Data shown:
---

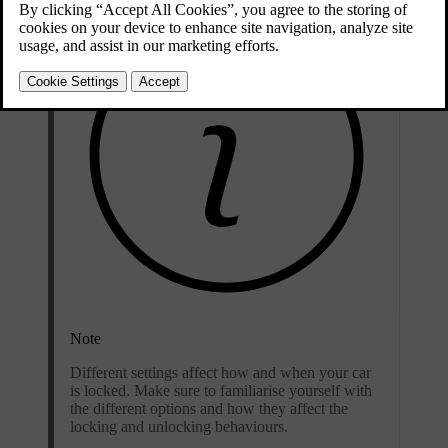
Note
Different settings affect how and when your car
is locked. Make sure to familiarise yourself with
the different options and how they affect the
locking and unlocking behaviours.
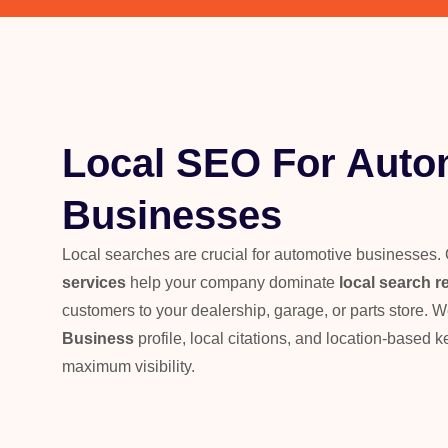
Local SEO For Auto
Businesses
Local searches are crucial for automotive businesses.
services
help your company dominate
local search r
customers to your dealership, garage, or parts store. 
Business
profile, local citations, and location-based 
maximum visibility.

---

In the entries above, find each line with the word "affect" and return it.

Answer below:
Different settings affect how and when your car
the different options and how they affect the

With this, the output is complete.